Perdas persistente e Selic alta criam barreira para investidores voltarem, viés do arrependimento atua, e concorrência com fundos de renda fixa é grande, investidores buscam alternativas.
Entre 2022 e 2023, os investidores brasileiros, ainda sob impacto dos choques de 2021, agravados pela pandemia, mudaram suas estratégias. Perdas foram significativas nos ativos de risco. A busca por soluções buscou caminhos alternativos, como os investimentos em renda fixa, tornando-se modelo de correção de perdas. A renda fixa, apesar de oferecer menor rentabilidade, tem o mérito de fornecer perdas mais controláveis, uma vez que as taxas de juros são fixas e conhecidas.
Em 2024, essa tendência se manteve. Perdas com os fundos de ações e multimercados continuaram a ser um tema recorrente. A busca por alternativas seguras e com menor risco levou muitos investidores a abandonar a ideia de investir em ativos de risco, optando por investimentos com retorno garantido. Perdas podem ser minimizadas com o investimento em renda fixa, garantindo assim a estabilidade financeira.
Perdas em Multimercado Perdem Atração para Investidores
O mercado financeiro brasileiro experimentou o terceiro ano consecutivo de resgates líquidos em fundos multimercados, um total de R$ 356 bilhões em 2024, conforme a Associação Brasileira das Entidades dos Mercados Financeiro e de Capitais (Anbima). Este número representa uma saída impressionante de 22% em relação ao patrimônio líquido médio do ano. A participação do segmento no total da indústria caiu 7 pontos percentuais, de 22,8% em 2021 para 15,7% nos dias atuais.
Um estudo sobre fundos oferecidos para investidores revela que apenas um terço destes fundos conseguiu superar o CDI (referência de mercado que acompanha a Selic) em 2024, o que também ocorreu no ano anterior. Em relação aos fundos de ações, a situação também é desanimadora, apenas 40% deles sendo capazes de superar o Ibovespa.
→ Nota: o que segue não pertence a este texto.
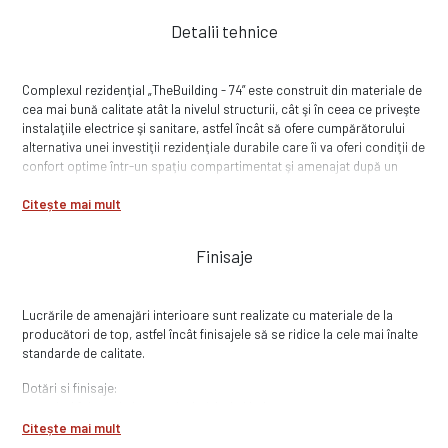
Imobilul este prevazut cu lift.
Detalii tehnice
Locurile de parcare se regasesc la demisol dar si la exterior.
COMISION 0%
Complexul rezidenţial „TheBuilding - 74” este construit din materiale de
cea mai bună calitate atât la nivelul structurii, cât şi în ceea ce priveşte
instalaţiile electrice şi sanitare, astfel încât să ofere cumpărătorului
alternativa unei investiţii rezidenţiale durabile care îi va oferi condiţii de
confort optime într-un spaţiu compartimentat şi amenajat după un
concept arhitectural modern.
Citește mai mult
Apartamentele sunt construite din cadre, diafragme si plansee din
beton armat, cu radier de tip general si pereti de zidarie din caramida
Finisaje
tip POROTHERM. Imobilul este racordat la toate utilitatile orasului (gaz,
apa, canalizare, curent electric, CATv si internet) si dispune de
contorizare separata pentru fiecare unitate. Pe exterior este izolat cu
Lucrările de amenajări interioare sunt realizate cu materiale de la
Polistiren expandat de 10 cm pe care s-a aplicat tencuiala decorativa.
producători de top, astfel încât finisajele să se ridice la cele mai înalte
standarde de calitate.
Dotări si finisaje:
- gresie / faianta in bucătărie, băi, hol si balcoane;
- băi complet finisate și utilate; obiecte sanitare de calitate;
Citește mai mult
- parchet laminat in living și dormitoare;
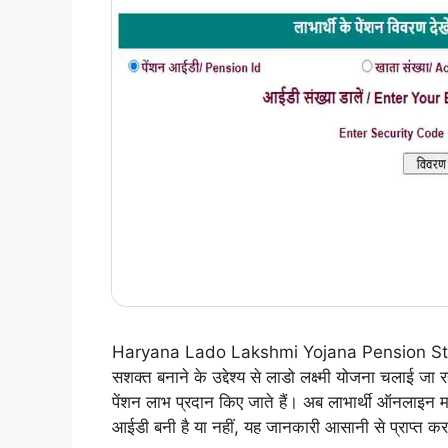
Haryana Lado Lakshmi Yojana Pension Status C
सशक्त बनाने के उद्देश्य से लाडो लक्ष्मी योजना चलाई जा
पेंशन लाभ प्रदान किए जाते हैं। अब लाभार्थी ऑनलाइन 
आईडी बनी है या नहीं, यह जानकारी आसानी से प्राप्त कर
As classificações de fundos de ações acompanhadas pela Anbima mostraram que apenas uma logrou alcançar rentabilidade positiva. Já entre os multimercados, somente uma classe, entre 11, superou o CDI, com 10,92%.
A explicação para os resgates maciços em multimercado remonta a dois fatos intrinsecamente relacionados: as rentabilidades inferiores ao CDI, que se espalham por muitos fundos, e a concorrência com as taxas de juros. A literatura de finanças costuma dizer que os investidores buscam maximizar o retorno dos seus investimentos ou, mais especificamente, a relação entre risco e retorno. No entanto, o mais adequado deve ser algo como os investidores buscam evitar perdas e, então, maximizar a remuneração dos recursos. E, quando falamos em perdas, estamos nos referindo tanto àquelas em termos absolutos, valores negativos, quanto às relativas, abaixo da taxa básica de juros, ou do CDI.
Segundo os estudos de Daniel Kahneman e Amos Tversky, que resultaram na teoria da perspectiva, ou teoria do prospecto, a sensação, ou valor que atribuímos as perdas e ganhos não é simétrico. A dor causada pela perda equivale a cerca de 2,5 vezes o prazer obtido com o ganho de uma aposta. Os investidores brasileiros estão, em sua ampla maioria, há pelo menos dois anos apanhando e sofrendo com perdas absolutas ou relativas. Se fosse possível fazer esta conta, poderíamos tentar especular quanto os investidores esperariam ganhar nos próximos dois anos para poder compensar a dor dessa perda incorrida.
Uma perda de 1/5 do patrimônio líquido não é usual e indica que os investidores de multimercado estão machucados e cansados. A saída é uma resposta às perdas, mas a pergunta que interessa é sobre o futuro, é sobre o que os fará voltar. Mais especificamente, qual nível de rentabilidade será suficiente para voltar a atraí-los? Quantos meses de rentabilidade acima do CDI serão necessários para convencê-los de que ‘agora vai’? Junte-se à aversão à perda o viés do arrependimento, e a situação parece ser mais complexa. Ou seja, perdas que se propagam por tempo demasiado tendem a aumentar a resistência para se voltar ao investimento de risco.